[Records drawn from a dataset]

☆ ☆ ☆ ☆

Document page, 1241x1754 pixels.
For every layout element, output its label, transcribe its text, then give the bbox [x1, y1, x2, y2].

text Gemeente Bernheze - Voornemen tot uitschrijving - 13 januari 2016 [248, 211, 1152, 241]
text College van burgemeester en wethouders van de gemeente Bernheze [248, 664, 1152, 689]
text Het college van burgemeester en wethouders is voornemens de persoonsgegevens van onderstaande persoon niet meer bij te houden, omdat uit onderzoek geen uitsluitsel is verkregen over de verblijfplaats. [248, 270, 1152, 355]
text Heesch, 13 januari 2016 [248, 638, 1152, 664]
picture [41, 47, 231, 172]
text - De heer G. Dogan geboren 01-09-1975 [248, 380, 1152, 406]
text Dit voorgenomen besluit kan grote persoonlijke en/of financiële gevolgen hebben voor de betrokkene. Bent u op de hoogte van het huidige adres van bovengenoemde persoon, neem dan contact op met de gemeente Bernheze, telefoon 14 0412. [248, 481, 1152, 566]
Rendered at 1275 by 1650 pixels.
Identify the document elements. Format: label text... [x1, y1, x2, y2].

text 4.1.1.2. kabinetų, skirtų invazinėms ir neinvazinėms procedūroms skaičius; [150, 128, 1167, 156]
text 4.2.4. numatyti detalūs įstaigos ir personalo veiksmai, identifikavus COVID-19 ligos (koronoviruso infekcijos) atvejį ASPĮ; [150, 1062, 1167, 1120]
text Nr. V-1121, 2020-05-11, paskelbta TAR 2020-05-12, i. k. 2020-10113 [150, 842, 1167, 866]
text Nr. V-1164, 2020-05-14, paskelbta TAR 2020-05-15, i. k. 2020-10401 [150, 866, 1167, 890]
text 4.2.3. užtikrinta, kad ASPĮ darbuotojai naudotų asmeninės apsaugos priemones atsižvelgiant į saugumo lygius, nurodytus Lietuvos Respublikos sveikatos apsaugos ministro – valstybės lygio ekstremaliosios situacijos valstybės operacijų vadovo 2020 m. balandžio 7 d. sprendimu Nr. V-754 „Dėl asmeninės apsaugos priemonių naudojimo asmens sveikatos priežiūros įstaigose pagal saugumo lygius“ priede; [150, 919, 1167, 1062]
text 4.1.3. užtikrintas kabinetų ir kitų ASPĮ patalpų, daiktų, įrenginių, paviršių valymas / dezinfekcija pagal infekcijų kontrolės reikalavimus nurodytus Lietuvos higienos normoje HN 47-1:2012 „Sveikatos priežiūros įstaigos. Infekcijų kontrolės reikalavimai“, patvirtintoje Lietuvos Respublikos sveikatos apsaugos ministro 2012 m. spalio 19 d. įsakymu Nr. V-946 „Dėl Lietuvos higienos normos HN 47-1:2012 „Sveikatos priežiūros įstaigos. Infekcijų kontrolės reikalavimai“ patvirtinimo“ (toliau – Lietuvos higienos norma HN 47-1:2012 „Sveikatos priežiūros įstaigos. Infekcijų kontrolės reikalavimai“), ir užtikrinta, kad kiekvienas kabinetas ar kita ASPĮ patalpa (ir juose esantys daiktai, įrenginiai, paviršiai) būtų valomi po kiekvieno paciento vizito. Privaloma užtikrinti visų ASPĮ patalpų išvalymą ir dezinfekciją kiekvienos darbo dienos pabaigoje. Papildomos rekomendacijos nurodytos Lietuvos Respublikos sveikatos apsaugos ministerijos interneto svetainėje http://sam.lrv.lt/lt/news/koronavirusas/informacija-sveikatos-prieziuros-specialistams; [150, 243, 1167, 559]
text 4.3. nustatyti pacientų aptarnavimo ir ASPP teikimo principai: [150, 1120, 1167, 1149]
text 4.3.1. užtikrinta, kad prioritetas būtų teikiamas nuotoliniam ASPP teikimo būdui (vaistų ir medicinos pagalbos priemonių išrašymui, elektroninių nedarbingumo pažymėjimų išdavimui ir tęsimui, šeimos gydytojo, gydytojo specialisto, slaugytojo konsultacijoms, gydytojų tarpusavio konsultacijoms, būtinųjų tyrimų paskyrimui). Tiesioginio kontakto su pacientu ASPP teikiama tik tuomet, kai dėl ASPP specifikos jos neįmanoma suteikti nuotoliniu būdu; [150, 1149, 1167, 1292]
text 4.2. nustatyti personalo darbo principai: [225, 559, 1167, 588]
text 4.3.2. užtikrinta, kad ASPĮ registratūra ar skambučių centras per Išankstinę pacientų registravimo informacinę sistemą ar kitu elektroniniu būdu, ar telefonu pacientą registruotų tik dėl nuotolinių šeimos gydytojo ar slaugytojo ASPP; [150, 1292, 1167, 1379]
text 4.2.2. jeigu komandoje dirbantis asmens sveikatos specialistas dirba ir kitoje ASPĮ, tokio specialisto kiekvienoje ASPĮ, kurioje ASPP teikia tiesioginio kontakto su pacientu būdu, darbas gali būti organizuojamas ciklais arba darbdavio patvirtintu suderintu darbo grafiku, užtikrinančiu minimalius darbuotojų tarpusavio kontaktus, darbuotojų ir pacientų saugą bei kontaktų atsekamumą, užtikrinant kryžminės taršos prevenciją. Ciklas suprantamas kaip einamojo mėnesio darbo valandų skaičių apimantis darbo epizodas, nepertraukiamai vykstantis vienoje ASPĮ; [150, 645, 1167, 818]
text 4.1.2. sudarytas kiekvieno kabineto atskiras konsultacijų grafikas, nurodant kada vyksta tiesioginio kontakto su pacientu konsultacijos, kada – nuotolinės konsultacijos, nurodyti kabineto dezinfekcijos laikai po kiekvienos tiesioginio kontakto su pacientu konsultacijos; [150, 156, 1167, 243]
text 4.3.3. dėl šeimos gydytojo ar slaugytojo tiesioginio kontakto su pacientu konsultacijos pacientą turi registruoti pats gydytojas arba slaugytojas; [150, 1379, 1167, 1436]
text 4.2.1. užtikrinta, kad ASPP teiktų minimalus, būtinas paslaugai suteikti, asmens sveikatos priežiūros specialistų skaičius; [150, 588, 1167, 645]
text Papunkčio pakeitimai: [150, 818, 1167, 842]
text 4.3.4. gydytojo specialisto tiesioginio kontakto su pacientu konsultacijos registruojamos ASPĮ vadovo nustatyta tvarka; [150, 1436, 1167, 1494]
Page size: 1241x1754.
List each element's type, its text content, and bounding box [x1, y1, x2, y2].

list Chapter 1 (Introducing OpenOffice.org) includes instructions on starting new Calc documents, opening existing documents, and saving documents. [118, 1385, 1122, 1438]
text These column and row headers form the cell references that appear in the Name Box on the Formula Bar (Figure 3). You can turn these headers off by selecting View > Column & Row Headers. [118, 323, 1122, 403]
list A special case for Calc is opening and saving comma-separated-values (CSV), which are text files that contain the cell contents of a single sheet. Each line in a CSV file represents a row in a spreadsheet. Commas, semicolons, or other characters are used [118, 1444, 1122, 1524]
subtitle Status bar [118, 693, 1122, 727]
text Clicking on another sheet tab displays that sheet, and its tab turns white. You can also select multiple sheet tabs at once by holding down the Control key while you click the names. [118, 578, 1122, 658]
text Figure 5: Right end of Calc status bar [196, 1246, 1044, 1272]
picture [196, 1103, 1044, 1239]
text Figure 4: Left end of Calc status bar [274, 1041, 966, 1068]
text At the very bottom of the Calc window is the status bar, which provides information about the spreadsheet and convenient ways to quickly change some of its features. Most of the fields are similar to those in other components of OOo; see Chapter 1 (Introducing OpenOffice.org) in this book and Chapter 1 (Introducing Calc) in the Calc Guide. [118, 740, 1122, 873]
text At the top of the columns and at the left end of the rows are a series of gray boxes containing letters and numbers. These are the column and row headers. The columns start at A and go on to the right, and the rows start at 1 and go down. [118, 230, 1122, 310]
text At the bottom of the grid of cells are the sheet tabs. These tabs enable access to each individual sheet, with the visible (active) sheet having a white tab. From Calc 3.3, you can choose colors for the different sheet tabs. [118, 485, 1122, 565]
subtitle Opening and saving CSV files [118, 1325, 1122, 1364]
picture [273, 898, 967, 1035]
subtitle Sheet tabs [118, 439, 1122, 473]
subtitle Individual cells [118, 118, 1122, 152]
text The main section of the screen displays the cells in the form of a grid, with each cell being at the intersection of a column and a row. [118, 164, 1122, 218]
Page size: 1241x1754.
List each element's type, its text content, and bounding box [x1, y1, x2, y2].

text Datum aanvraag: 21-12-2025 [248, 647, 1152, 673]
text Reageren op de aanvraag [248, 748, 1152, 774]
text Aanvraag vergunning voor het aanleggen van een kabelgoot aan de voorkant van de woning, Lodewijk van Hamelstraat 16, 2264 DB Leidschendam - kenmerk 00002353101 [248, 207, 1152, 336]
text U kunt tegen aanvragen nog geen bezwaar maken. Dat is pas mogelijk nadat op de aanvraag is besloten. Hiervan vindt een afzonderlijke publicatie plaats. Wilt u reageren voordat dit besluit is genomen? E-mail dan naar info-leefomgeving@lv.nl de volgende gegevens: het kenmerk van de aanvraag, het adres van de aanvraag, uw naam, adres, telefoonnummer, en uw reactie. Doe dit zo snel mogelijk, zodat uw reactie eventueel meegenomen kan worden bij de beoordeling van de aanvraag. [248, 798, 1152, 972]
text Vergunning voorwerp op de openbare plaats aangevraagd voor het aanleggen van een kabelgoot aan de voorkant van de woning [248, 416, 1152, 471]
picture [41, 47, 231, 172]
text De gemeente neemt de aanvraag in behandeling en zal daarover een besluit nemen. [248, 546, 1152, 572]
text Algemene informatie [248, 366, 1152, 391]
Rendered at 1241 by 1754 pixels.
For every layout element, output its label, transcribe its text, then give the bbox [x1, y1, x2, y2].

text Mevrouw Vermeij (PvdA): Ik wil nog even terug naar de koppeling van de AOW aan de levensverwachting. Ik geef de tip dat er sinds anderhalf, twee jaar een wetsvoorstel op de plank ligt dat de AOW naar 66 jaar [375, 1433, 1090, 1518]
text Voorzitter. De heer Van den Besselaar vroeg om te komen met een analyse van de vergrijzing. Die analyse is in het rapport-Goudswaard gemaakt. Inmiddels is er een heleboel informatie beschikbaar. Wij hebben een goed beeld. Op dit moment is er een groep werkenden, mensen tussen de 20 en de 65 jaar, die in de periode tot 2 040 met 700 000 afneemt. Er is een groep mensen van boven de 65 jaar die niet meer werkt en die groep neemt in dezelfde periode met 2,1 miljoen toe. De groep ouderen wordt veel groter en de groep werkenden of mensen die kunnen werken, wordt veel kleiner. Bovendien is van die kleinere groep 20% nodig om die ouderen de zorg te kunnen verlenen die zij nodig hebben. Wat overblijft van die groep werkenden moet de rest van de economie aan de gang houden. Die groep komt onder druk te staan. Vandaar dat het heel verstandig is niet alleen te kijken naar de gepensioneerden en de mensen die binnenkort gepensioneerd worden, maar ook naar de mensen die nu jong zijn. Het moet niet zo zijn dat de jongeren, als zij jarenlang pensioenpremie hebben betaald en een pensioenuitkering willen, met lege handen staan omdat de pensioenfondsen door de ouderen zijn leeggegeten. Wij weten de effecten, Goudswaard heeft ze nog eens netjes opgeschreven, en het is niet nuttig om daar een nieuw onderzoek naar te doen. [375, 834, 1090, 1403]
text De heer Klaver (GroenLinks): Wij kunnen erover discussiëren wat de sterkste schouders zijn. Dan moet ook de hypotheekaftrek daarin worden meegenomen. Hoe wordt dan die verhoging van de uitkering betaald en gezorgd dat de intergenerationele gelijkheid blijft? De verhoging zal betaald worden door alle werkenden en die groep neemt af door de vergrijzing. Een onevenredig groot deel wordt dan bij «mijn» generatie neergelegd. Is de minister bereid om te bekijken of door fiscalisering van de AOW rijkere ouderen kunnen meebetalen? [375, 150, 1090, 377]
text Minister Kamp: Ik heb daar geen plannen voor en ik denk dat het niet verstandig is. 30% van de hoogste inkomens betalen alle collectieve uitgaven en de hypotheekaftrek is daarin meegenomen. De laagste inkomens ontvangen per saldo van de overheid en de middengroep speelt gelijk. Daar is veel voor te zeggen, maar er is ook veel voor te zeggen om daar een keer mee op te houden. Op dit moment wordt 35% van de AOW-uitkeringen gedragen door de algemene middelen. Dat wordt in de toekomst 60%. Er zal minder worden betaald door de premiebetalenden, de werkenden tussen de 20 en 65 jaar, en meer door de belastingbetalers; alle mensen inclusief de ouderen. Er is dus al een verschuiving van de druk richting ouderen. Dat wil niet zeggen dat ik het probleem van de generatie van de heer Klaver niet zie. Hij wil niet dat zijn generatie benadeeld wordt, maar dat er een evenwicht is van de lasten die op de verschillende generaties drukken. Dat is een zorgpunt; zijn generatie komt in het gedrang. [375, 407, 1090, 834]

☆ ☆ ☆ ☆

=== Exercise description ===
In the data above, find each line where the string "slaugytojo" appears, then copy it.

=== Output for this task ===
text 4.3.1. užtikrinta, kad prioritetas būtų teikiamas nuotoliniam ASPP teikimo būdui (vaistų ir medicinos pagalbos priemonių išrašymui, elektroninių nedarbingumo pažymėjimų išdavimui ir tęsimui, šeimos gydytojo, gydytojo specialisto, slaugytojo konsultacijoms, gydytojų tarpusavio konsultacijoms, būtinųjų tyrimų paskyrimui). Tiesioginio kontakto su pacientu ASPP teikiama tik tuomet, kai dėl ASPP specifikos jos neįmanoma suteikti nuotoliniu būdu; [150, 1149, 1167, 1292]
text 4.3.2. užtikrinta, kad ASPĮ registratūra ar skambučių centras per Išankstinę pacientų registravimo informacinę sistemą ar kitu elektroniniu būdu, ar telefonu pacientą registruotų tik dėl nuotolinių šeimos gydytojo ar slaugytojo ASPP; [150, 1292, 1167, 1379]
text 4.3.3. dėl šeimos gydytojo ar slaugytojo tiesioginio kontakto su pacientu konsultacijos pacientą turi registruoti pats gydytojas arba slaugytojas; [150, 1379, 1167, 1436]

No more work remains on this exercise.